There I was…standing at a patient bedside and assessing my patient alongside my paramedic partner while receiving bedside report, and a wave of pain and weakness came over me like I had never experienced before. The urge to faint was hard to resist as I backed away to gain my bearings. How did I let it get this bad? I’m a nurse, a flight nurse and Emergency Department nurse at that, and I know better. I take care of sepsis patients frequently, so why didn’t I see the horrifying cascade of events taking on inside my body until I was at rock bottom?

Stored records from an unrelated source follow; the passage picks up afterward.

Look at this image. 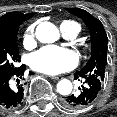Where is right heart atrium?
I'll list each match as a JSON object with an SVG mask.
<instances>
[{
	"label": "right heart atrium",
	"mask_w": 117,
	"mask_h": 117,
	"mask_svg": "<svg viewBox=\"0 0 117 117\" xmlns=\"http://www.w3.org/2000/svg\"><path fill=\"white\" fill-rule=\"evenodd\" d=\"M35 44V39H34V26L31 25L29 26L24 35H23V45L26 47V48H31L33 47Z\"/></svg>",
	"instance_id": "right-heart-atrium-1"
}]
</instances>
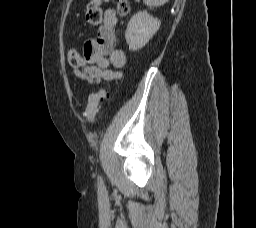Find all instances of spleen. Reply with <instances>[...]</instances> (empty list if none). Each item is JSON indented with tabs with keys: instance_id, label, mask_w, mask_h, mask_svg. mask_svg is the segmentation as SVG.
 I'll return each mask as SVG.
<instances>
[{
	"instance_id": "spleen-1",
	"label": "spleen",
	"mask_w": 256,
	"mask_h": 228,
	"mask_svg": "<svg viewBox=\"0 0 256 228\" xmlns=\"http://www.w3.org/2000/svg\"><path fill=\"white\" fill-rule=\"evenodd\" d=\"M169 0H143V2L148 6L158 7L164 5Z\"/></svg>"
}]
</instances>
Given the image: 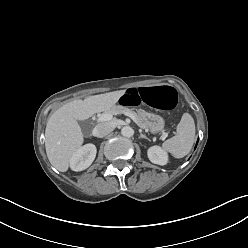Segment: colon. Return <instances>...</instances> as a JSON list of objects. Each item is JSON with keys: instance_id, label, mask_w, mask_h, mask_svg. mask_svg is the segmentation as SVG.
Returning <instances> with one entry per match:
<instances>
[{"instance_id": "colon-1", "label": "colon", "mask_w": 248, "mask_h": 248, "mask_svg": "<svg viewBox=\"0 0 248 248\" xmlns=\"http://www.w3.org/2000/svg\"><path fill=\"white\" fill-rule=\"evenodd\" d=\"M178 102L177 93L174 88L166 85L130 88L121 98V103L124 106L133 104L148 105L163 110L169 111L176 107Z\"/></svg>"}]
</instances>
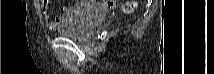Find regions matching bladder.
<instances>
[{"label":"bladder","instance_id":"bladder-1","mask_svg":"<svg viewBox=\"0 0 214 74\" xmlns=\"http://www.w3.org/2000/svg\"><path fill=\"white\" fill-rule=\"evenodd\" d=\"M105 19V13L92 2H81L73 7L61 21L57 32L66 38L85 40L93 27Z\"/></svg>","mask_w":214,"mask_h":74}]
</instances>
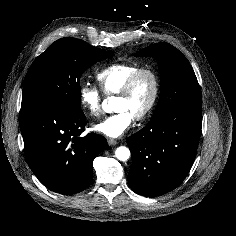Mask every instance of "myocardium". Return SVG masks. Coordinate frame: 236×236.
<instances>
[{"label": "myocardium", "mask_w": 236, "mask_h": 236, "mask_svg": "<svg viewBox=\"0 0 236 236\" xmlns=\"http://www.w3.org/2000/svg\"><path fill=\"white\" fill-rule=\"evenodd\" d=\"M143 75H148L151 78L153 83V92L145 109L134 117L136 120H143L150 116L157 105L161 91L160 77L157 71L152 67H140L127 79L120 91L116 94L117 97H127L132 92L140 77Z\"/></svg>", "instance_id": "1"}]
</instances>
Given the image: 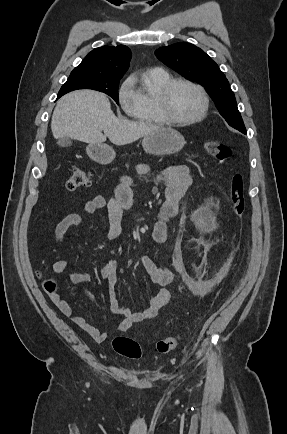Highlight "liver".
Masks as SVG:
<instances>
[{
  "label": "liver",
  "instance_id": "liver-1",
  "mask_svg": "<svg viewBox=\"0 0 287 434\" xmlns=\"http://www.w3.org/2000/svg\"><path fill=\"white\" fill-rule=\"evenodd\" d=\"M161 128L146 122L118 119L107 96L92 90H78L63 96L51 121L55 138L69 137L89 144H103L108 137L115 145H126Z\"/></svg>",
  "mask_w": 287,
  "mask_h": 434
}]
</instances>
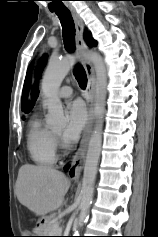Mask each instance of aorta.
Listing matches in <instances>:
<instances>
[{
    "label": "aorta",
    "mask_w": 158,
    "mask_h": 237,
    "mask_svg": "<svg viewBox=\"0 0 158 237\" xmlns=\"http://www.w3.org/2000/svg\"><path fill=\"white\" fill-rule=\"evenodd\" d=\"M94 65L96 73L95 85V125L89 140L79 205V225L85 220L94 193V183L102 146L103 117L107 93V70L103 58L96 52L85 55ZM77 60V55H68L58 60H50L42 79V92L47 99L48 115L46 122L50 126L64 127L67 119L62 102L58 96L60 85Z\"/></svg>",
    "instance_id": "1"
}]
</instances>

Sepsis has a way of overwhelming your body with such discreet intent and as healthcare providers we seem to develop a sense of invincibility to the disease processes we treat every single day. At 32 I believed I was healthy and able to fight off a simple UTI without going to get a prescription, because who has time to go see a doctor unless we are actively dying, right? (Sepsis and Urinary Tract Infections) That’s common among nurses, we can be very stubborn and we tend to self treat and put our needs last on the totem pole. When my mom and my best friend finally convinced me to go to the emergency room (which was a huge caveat for me to overcome) I was found to be septic and progressing into septic shock. What started as a simple urinary tract infection turned into multiple organ dysfunction syndrome and transpired my week long hospital stay. The sepsis had enveloped my right kidney with a cyst that was resistant to all oral antibiotics and I also showed evidence of pneumonia in both lungs on radiology reports. (Sepsis and Pneumonia)

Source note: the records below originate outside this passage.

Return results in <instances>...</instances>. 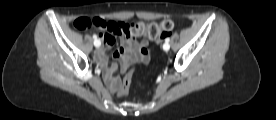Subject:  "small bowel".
Returning a JSON list of instances; mask_svg holds the SVG:
<instances>
[{
    "label": "small bowel",
    "instance_id": "obj_1",
    "mask_svg": "<svg viewBox=\"0 0 276 120\" xmlns=\"http://www.w3.org/2000/svg\"><path fill=\"white\" fill-rule=\"evenodd\" d=\"M124 23L107 22V26L103 29L105 33H100L98 38L103 43V48L96 52L97 62L105 67V81L112 90H115L118 79L114 77V73L117 70L115 64H108L107 58L104 53V49L112 47L119 38L120 46L115 52L116 59L120 63V71L126 72L130 63L140 58L143 62H148V43L147 41L138 42L135 38H128L124 35L122 29Z\"/></svg>",
    "mask_w": 276,
    "mask_h": 120
}]
</instances>
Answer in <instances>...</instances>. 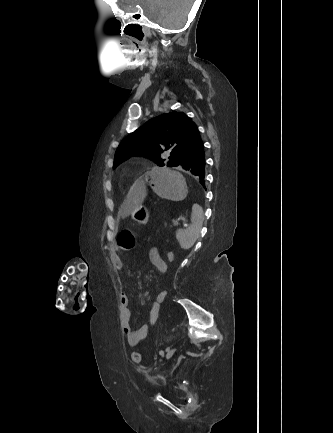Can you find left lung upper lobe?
Wrapping results in <instances>:
<instances>
[{"mask_svg": "<svg viewBox=\"0 0 333 433\" xmlns=\"http://www.w3.org/2000/svg\"><path fill=\"white\" fill-rule=\"evenodd\" d=\"M201 141L196 124L185 113H165L149 120L121 142L113 167L136 155L148 157L159 166L176 167ZM164 151L170 154L166 164L161 158Z\"/></svg>", "mask_w": 333, "mask_h": 433, "instance_id": "5c2ea615", "label": "left lung upper lobe"}]
</instances>
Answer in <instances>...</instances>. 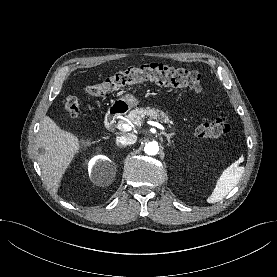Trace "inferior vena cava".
I'll list each match as a JSON object with an SVG mask.
<instances>
[{
    "label": "inferior vena cava",
    "instance_id": "obj_1",
    "mask_svg": "<svg viewBox=\"0 0 277 277\" xmlns=\"http://www.w3.org/2000/svg\"><path fill=\"white\" fill-rule=\"evenodd\" d=\"M117 143L122 145H132L137 141V136L131 133L116 138Z\"/></svg>",
    "mask_w": 277,
    "mask_h": 277
}]
</instances>
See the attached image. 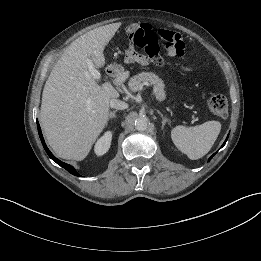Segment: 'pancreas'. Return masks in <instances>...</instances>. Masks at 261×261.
<instances>
[{
  "label": "pancreas",
  "instance_id": "obj_1",
  "mask_svg": "<svg viewBox=\"0 0 261 261\" xmlns=\"http://www.w3.org/2000/svg\"><path fill=\"white\" fill-rule=\"evenodd\" d=\"M146 81L153 85V92L156 99L163 100L166 96L164 83L157 75L151 72H142L133 76L129 81V87L133 92L138 91Z\"/></svg>",
  "mask_w": 261,
  "mask_h": 261
}]
</instances>
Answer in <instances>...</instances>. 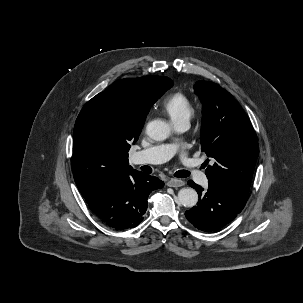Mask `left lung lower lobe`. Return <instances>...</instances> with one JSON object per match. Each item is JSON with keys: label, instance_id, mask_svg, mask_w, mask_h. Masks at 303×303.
I'll return each instance as SVG.
<instances>
[{"label": "left lung lower lobe", "instance_id": "left-lung-lower-lobe-1", "mask_svg": "<svg viewBox=\"0 0 303 303\" xmlns=\"http://www.w3.org/2000/svg\"><path fill=\"white\" fill-rule=\"evenodd\" d=\"M188 184L196 189L200 200L196 207L185 212V216L202 231L212 232L221 229L241 212L247 202V199L228 187L210 180L207 191L192 180H189Z\"/></svg>", "mask_w": 303, "mask_h": 303}]
</instances>
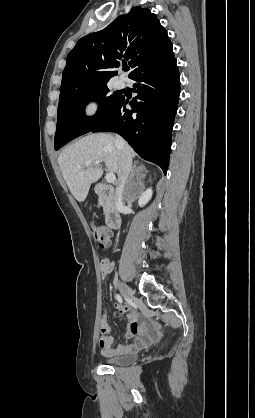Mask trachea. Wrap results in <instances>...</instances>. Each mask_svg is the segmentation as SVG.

The renal pain I experienced was intense and like nothing I have experienced in the past, and the generalized weakness and confused/altered state of mind was hard to come to grips with as a seasoned clinician.
While at the hospital I also developed a clot in my right lower extremity that had to be dealt with so it wouldn’t travel to my lungs or cardiac muscle tissue. When I was finally released to go home supervised by my mom, I left with a PICC line in that I would have to have home infusions administered through for 8 more weeks. While my strength slowly started to come back, this meant no work and definitely no flying for me for the duration of time. Sitting still and recovering was very difficult for an active, usually healthy caregiver like myself. It was probably one of the biggest hurdles I’ve had to overcome physically and mentally in my adult life.
I remember the day I went back to work like it was yesterday, and I also remember the recurring infections I developed shortly after. Each time I developed a recurring infection my heart sank a little more inside knowing I could inadvertently start the whole cascade of events over again if I didn’t act quickly.
I am proud to say that today I am a sepsis survivor of 10 months, and I will never forget November 2019 and the events that followed. My goal now is to educate others on the importance of recognizing sepsis early for better treatment outcomes, to help prevent sepsis, and to help be there for those who have struggled with this personally or secondarily. I am still a flight nurse, I am still an ER nurse, and I’m a healthy mom of three growing boys who are beyond thankful for my health today. Sepsis is an equal opportunity killer and nobody is invincible.